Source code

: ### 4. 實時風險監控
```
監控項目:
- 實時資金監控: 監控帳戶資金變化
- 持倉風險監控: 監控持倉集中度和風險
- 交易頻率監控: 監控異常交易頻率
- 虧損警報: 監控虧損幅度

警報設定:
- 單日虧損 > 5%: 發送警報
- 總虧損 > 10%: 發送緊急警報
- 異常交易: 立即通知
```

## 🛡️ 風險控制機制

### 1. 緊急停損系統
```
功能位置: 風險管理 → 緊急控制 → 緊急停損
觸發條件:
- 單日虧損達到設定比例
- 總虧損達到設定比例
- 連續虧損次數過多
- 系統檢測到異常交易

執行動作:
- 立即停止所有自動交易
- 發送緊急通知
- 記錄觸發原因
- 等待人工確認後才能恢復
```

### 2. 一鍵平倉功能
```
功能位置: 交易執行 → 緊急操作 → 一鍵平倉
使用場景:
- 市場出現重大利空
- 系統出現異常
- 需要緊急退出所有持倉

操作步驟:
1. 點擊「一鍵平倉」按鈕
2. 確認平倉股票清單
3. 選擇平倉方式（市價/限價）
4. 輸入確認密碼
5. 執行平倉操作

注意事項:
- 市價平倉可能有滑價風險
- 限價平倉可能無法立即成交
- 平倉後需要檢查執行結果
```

● ● ● ● ● ● ●

Every line of the listing is to be returned exactly as written.

Answer to this problem -
Source code

: ### 4. 實時風險監控
```
監控項目:
- 實時資金監控: 監控帳戶資金變化
- 持倉風險監控: 監控持倉集中度和風險
- 交易頻率監控: 監控異常交易頻率
- 虧損警報: 監控虧損幅度

警報設定:
- 單日虧損 > 5%: 發送警報
- 總虧損 > 10%: 發送緊急警報
- 異常交易: 立即通知
```

## 🛡️ 風險控制機制

### 1. 緊急停損系統
```
功能位置: 風險管理 → 緊急控制 → 緊急停損
觸發條件:
- 單日虧損達到設定比例
- 總虧損達到設定比例
- 連續虧損次數過多
- 系統檢測到異常交易

執行動作:
- 立即停止所有自動交易
- 發送緊急通知
- 記錄觸發原因
- 等待人工確認後才能恢復
```

### 2. 一鍵平倉功能
```
功能位置: 交易執行 → 緊急操作 → 一鍵平倉
使用場景:
- 市場出現重大利空
- 系統出現異常
- 需要緊急退出所有持倉

操作步驟:
1. 點擊「一鍵平倉」按鈕
2. 確認平倉股票清單
3. 選擇平倉方式（市價/限價）
4. 輸入確認密碼
5. 執行平倉操作

注意事項:
- 市價平倉可能有滑價風險
- 限價平倉可能無法立即成交
- 平倉後需要檢查執行結果
```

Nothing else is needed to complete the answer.